[[ Provided records, beginning ]]

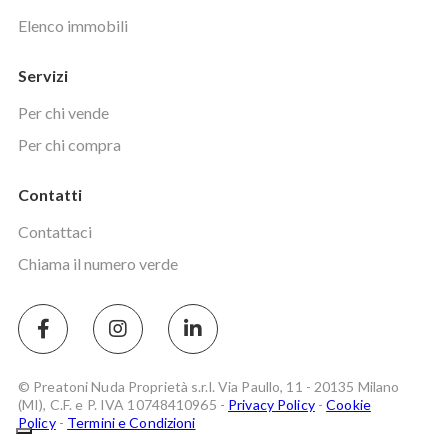
Elenco immobili
Servizi
Per chi vende
Per chi compra
Contatti
Contattaci
Chiama il numero verde
© Preatoni Nuda Proprietà s.r.l. Via Paullo, 11 - 20135 Milano
(MI), C.F. e P. IVA 10748410965 -
Privacy Policy
-
Cookie
Policy
-
Termini e Condizioni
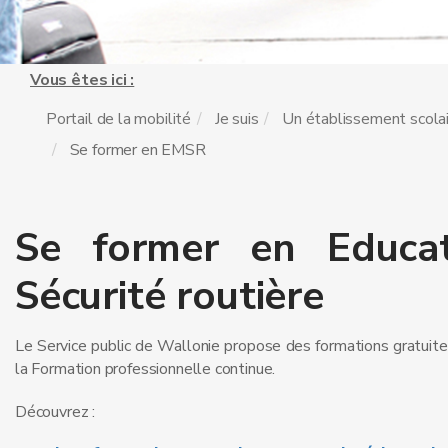
Vous êtes ici :
Portail de la mobilité
Je suis
Un établissement scola
Se former en EMSR
Se former en Educat
Sécurité routière
Le Service public de Wallonie propose des formations gratuites
la Formation professionnelle continue.
Découvrez :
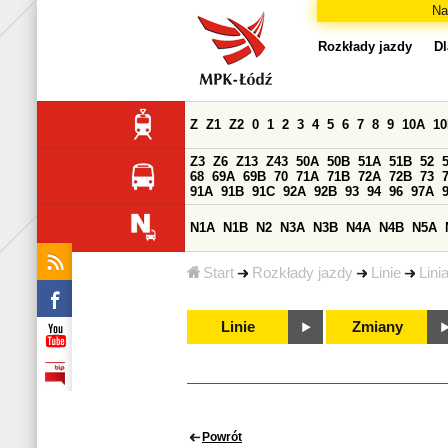
Na
Rozkłady jazdy
Dl
Z
Z1
Z2
0
1
2
3
4
5
6
7
8
9
10A
1
Z3
Z6
Z13
Z43
50A
50B
51A
51B
52
68
69A
69B
70
71A
71B
72A
72B
73
91A
91B
91C
92A
92B
93
94
96
97A
N1A
N1B
N2
N3A
N3B
N4A
N4B
N5A
Start
Rozkłady jazdy
Linie
Lini
Linie
Zmiany
Powrót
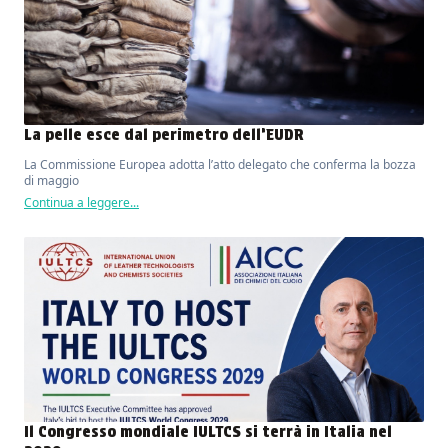
La pelle esce dal perimetro dell’EUDR
La Commissione Europea adotta l’atto delegato che conferma la bozza
di maggio
Continua a leggere...
Il Congresso mondiale IULTCS si terrà in Italia nel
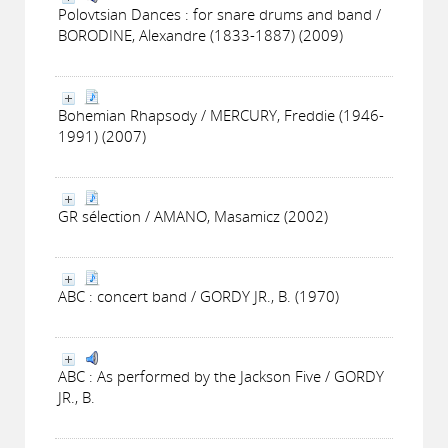
Polovtsian Dances : for snare drums and band /
BORODINE, Alexandre (1833-1887) (2009)
Bohemian Rhapsody / MERCURY, Freddie (1946-
1991) (2007)
GR sélection / AMANO, Masamicz (2002)
ABC : concert band / GORDY JR., B. (1970)
ABC : As performed by the Jackson Five / GORDY
JR., B.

[[ Provided records, end ]]

Problem to work on:
An exact reproduction of the data above is required, with every picture removed.

Written reply:
Elenco immobili
Servizi
Per chi vende
Per chi compra
Contatti
Contattaci
Chiama il numero verde
© Preatoni Nuda Proprietà s.r.l. Via Paullo, 11 - 20135 Milano
(MI), C.F. e P. IVA 10748410965 -
Privacy Policy
-
Cookie
Policy
-
Termini e Condizioni
Vous êtes ici :
Portail de la mobilité
Je suis
Un établissement scola
Se former en EMSR
Se former en Educat
Sécurité routière
Le Service public de Wallonie propose des formations gratuites
la Formation professionnelle continue.
Découvrez :
Na
Rozkłady jazdy
Dl
Z
Z1
Z2
0
1
2
3
4
5
6
7
8
9
10A
1
Z3
Z6
Z13
Z43
50A
50B
51A
51B
52
68
69A
69B
70
71A
71B
72A
72B
73
91A
91B
91C
92A
92B
93
94
96
97A
N1A
N1B
N2
N3A
N3B
N4A
N4B
N5A
Start
Rozkłady jazdy
Linie
Lini
Linie
Zmiany
Powrót
La pelle esce dal perimetro dell’EUDR
La Commissione Europea adotta l’atto delegato che conferma la bozza
di maggio
Continua a leggere...
Il Congresso mondiale IULTCS si terrà in Italia nel
Polovtsian Dances : for snare drums and band /
BORODINE, Alexandre (1833-1887) (2009)
Bohemian Rhapsody / MERCURY, Freddie (1946-
1991) (2007)
GR sélection / AMANO, Masamicz (2002)
ABC : concert band / GORDY JR., B. (1970)
ABC : As performed by the Jackson Five / GORDY
JR., B.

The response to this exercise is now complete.